● **What you will do**
There is a line containing "Developers サイトのポリシー" in the entries below. Repeat that line and every line after it exactly, and nothing more.

Collected data
= Beginning of Section =

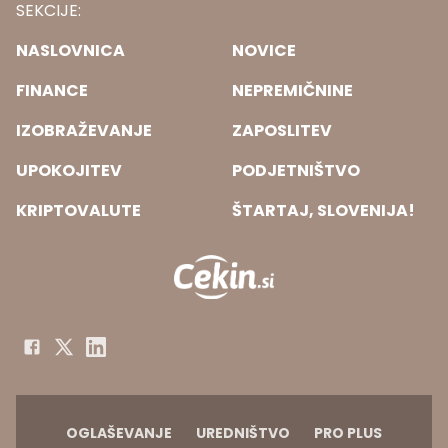
SEKCIJE:
NASLOVNICA
NOVICE
FINANCE
NEPREMIČNINE
IZOBRAŽEVANJE
ZAPOSLITEV
UPOKOJITEV
PODJETNIŠTVO
KRIPTOVALUTE
ŠTARTAJ, SLOVENIJA!
OGLAŠEVANJE
UREDNIŠTVO
PRO PLUS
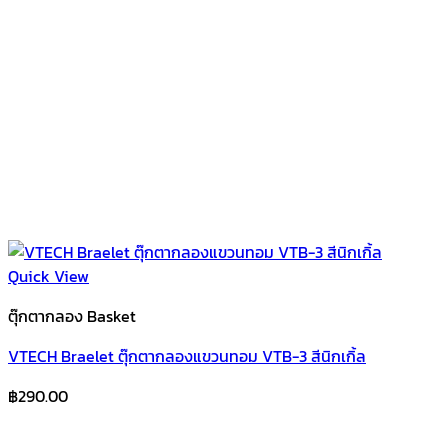
Quick View
ตุ๊กตากลอง Basket
VTECH Braelet ตุ๊กตากลองแขวนทอม VTB-3 สีนิกเกิ้ล
฿
290.00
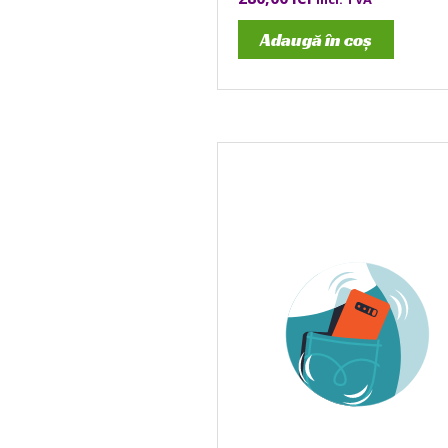
Adaugă în coș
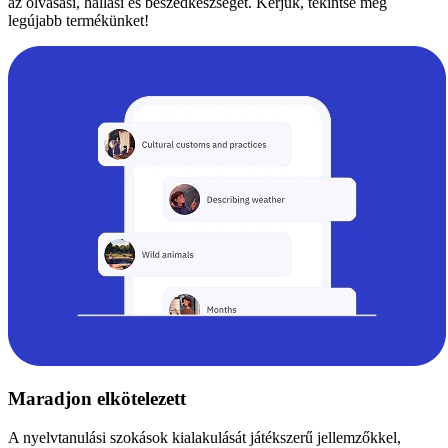
az olvasási, hallási és beszédkészséget. Kérjük, tekintse meg
legújabb termékünket!
Maradjon elkötelezett
A nyelvtanulási szokások kialakulását játékszerű jellemzőkkel,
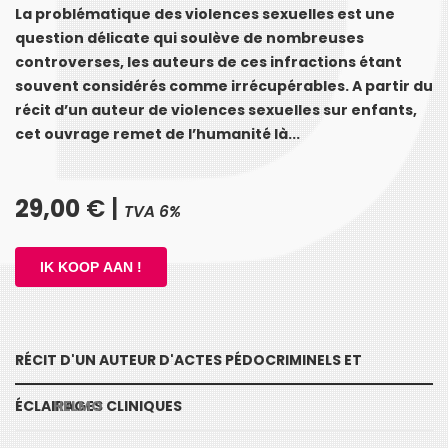
La problématique des violences sexuelles est une
question délicate qui soulève de nombreuses
controverses, les auteurs de ces infractions étant
souvent considérés comme irrécupérables. A partir du
récit d’un auteur de violences sexuelles sur enfants,
cet ouvrage remet de l’humanité là...
29,00
€ |
TVA 6%
RÉCIT D'UN AUTEUR D'ACTES PÉDOCRIMINELS ET
ÉCLAIRAGES CLINIQUES
HELMO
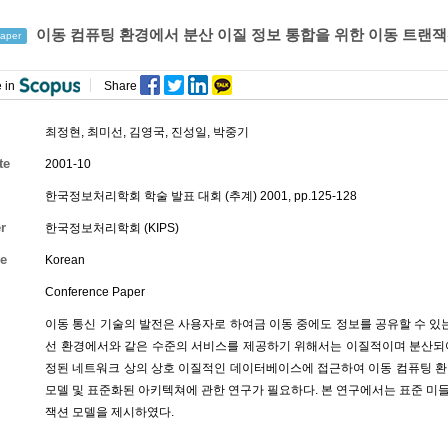
이동 컴퓨팅 환경에서 분산 이질 정보 통합을 위한 이동 트랜잭
aper
 in
Share
최정현
,
최미선
,
김영국
,
진성일
,
박중기
te
2001-10
한국정보처리학회 학술 발표 대회 (추계) 2001, pp.125-128
r
한국정보처리학회 (KIPS)
e
Korean
Conference Paper
이동 통신 기술의 발전은 사용자로 하여금 이동 중에도 정보를 공유할 수 있는
선 환경에서와 같은 수준의 서비스를 제공하기 위해서는 이질적이며 분산되어 
정된 네트워크 상의 상호 이질적인 데이터베이스에 접근하여 이동 컴퓨팅 환
모델 및 표준화된 아키텍쳐에 관한 연구가 필요하다. 본 연구에서는 표준 미
잭션 모델을 제시하였다.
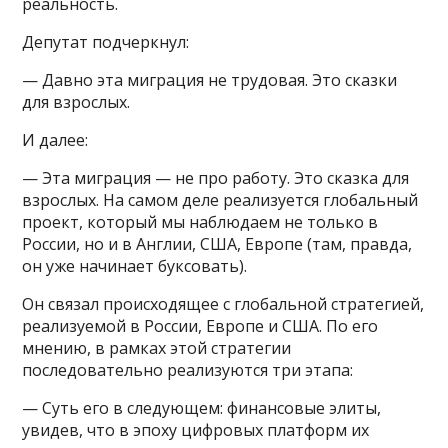
реальность.
Депутат подчеркнул:
— Давно эта миграция не трудовая. Это сказки
для взрослых.
И далее:
— Эта миграция — не про работу. Это сказка для
взрослых. На самом деле реализуется глобальный
проект, который мы наблюдаем не только в
России, но и в Англии, США, Европе (там, правда,
он уже начинает буксовать).
Он связал происходящее с глобальной стратегией,
реализуемой в России, Европе и США. По его
мнению, в рамках этой стратегии
последовательно реализуются три этапа:
— Суть его в следующем: финансовые элиты,
увидев, что в эпоху цифровых платформ их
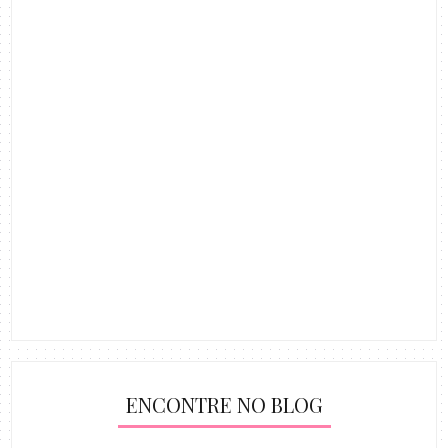
ENCONTRE NO BLOG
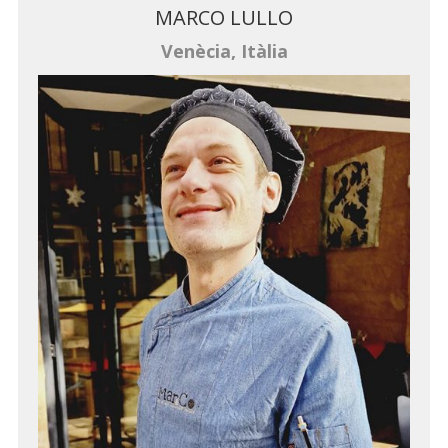
MARCO LULLO
Venècia, Itàlia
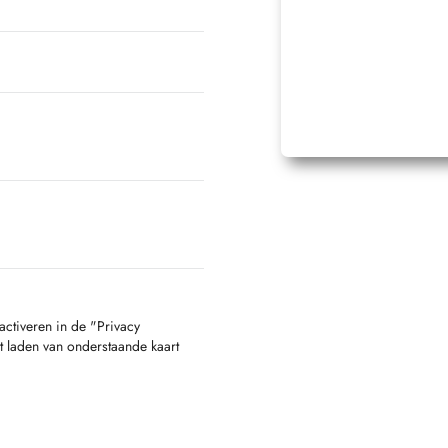
activeren in de "Privacy
t laden van onderstaande kaart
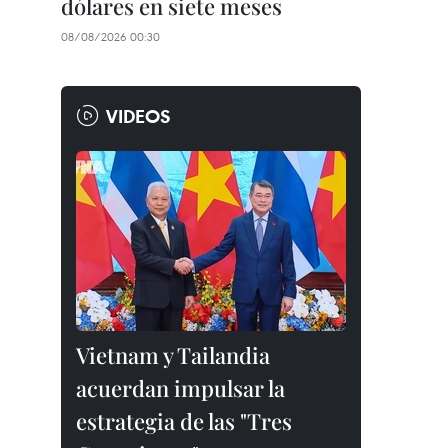
dólares en siete meses
08/08/2026 00:30
VIDEOS
Vietnam y Tailandia
acuerdan impulsar la
estrategia de las "Tres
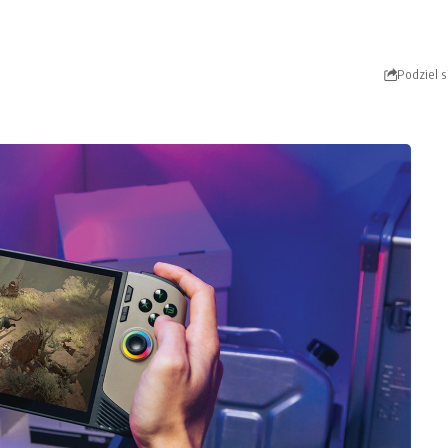
Podziel s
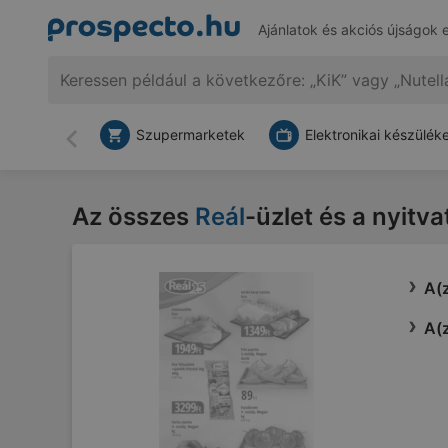
Ajánlatok és akciós újságok 
Szupermarketek
Elektronikai készülék
Vissza
Az összes
Reál
-üzlet és a nyitv
A(z
A(z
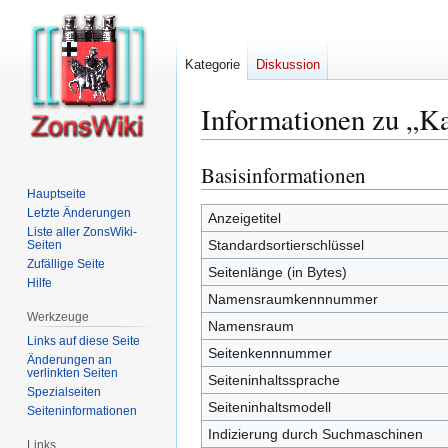
Kategorie
Diskussion
Informationen zu „Ka
Basisinformationen
Zur
Zur
Navigation
Suche
Hauptseite
Letzte Änderungen
springen
springen
Anzeigetitel
Liste aller ZonsWiki-
Standardsortierschlüssel
Seiten
Zufällige Seite
Seitenlänge (in Bytes)
Hilfe
Namensraumkennnummer
Werkzeuge
Namensraum
Links auf diese Seite
Seitenkennnummer
Änderungen an
verlinkten Seiten
Seiteninhaltssprache
Spezialseiten
Seiteninhaltsmodell
Seiten­­informationen
Indizierung durch Suchmaschinen
Links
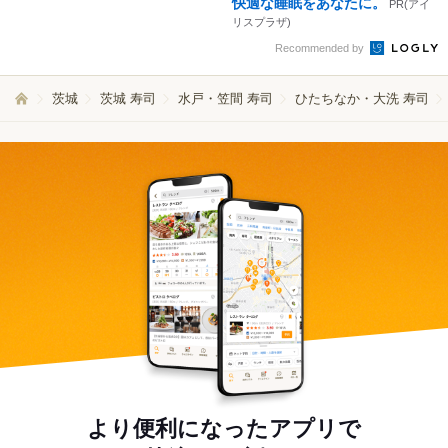
快適な睡眠をあなたに。
PR(アイ
リスプラザ)
Recommended by
茨城
茨城 寿司
水戸・笠間 寿司
ひたちなか・大洗 寿司
より便利になったアプリで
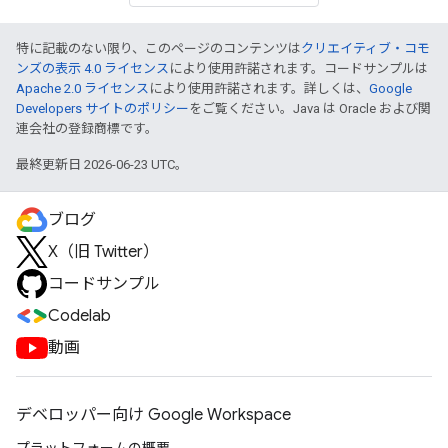
特に記載のない限り、このページのコンテンツは
クリエイティブ・コモ
ンズの表示 4.0 ライセンス
により使用許諾されます。コードサンプルは
Apache 2.0 ライセンス
により使用許諾されます。詳しくは、
Google
Developers サイトのポリシー
をご覧ください。Java は Oracle および関
連会社の登録商標です。
最終更新日 2026-06-23 UTC。
ブログ
X（旧 Twitter）
コードサンプル
Codelab
動画
デベロッパー向け Google Workspace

= End of Section =

● **Output of the task**
Developers サイトのポリシー
をご覧ください。Java は Oracle および関
連会社の登録商標です。
最終更新日 2026-06-23 UTC。
ブログ
X（旧 Twitter）
コードサンプル
Codelab
動画
デベロッパー向け Google Workspace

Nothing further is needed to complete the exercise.